__EXCERPTED TEXT__
▶

But a second publication from Red Eléctrica adds another layer that changes the reading. The registry of received demand access applications shows most developers are still targeting nodes where no tender has been activated, seeking access through ordinary channels rather than competing at congested points.
Dozens of applications appear across multiple nodes and technologies, including grid-connected energy storage, upgrades to existing consumption, self-consumption projects and pure demand applications at consumption-dedicated positions.
Some filings also reveal the scale of access needs beginning to emerge, with requests such as 395 MW at Aragón 400, 200 MW at Brazatortas 400, and more than 600 MW aggregated across different positions at Soto de Ribera.
But the data that begins to reshape market expectations appears when cross-referencing both lists. Of the 74 eligible nodes, only eight currently show applications that trigger a potential tender signal: Caparacena, Tajo Encantada and Villanueva del Rey in Andalusia; Arenas de San Juan and Brazatortas in Castile-La Mancha; La Lora in Castile and León; Nuevo Vigo in Galicia; and Morata in Madrid.

◀

__RECORD SET__

▶

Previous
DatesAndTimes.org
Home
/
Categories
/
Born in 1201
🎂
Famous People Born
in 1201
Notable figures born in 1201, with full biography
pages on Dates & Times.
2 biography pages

◀

In the text about Red Eléctrica's demand access applications, how many of the 74 eligible nodes currently show applications that trigger a potential tender signal? The material has no connection to the text about grid access applications.

__ANSWER SECTION__
Eight.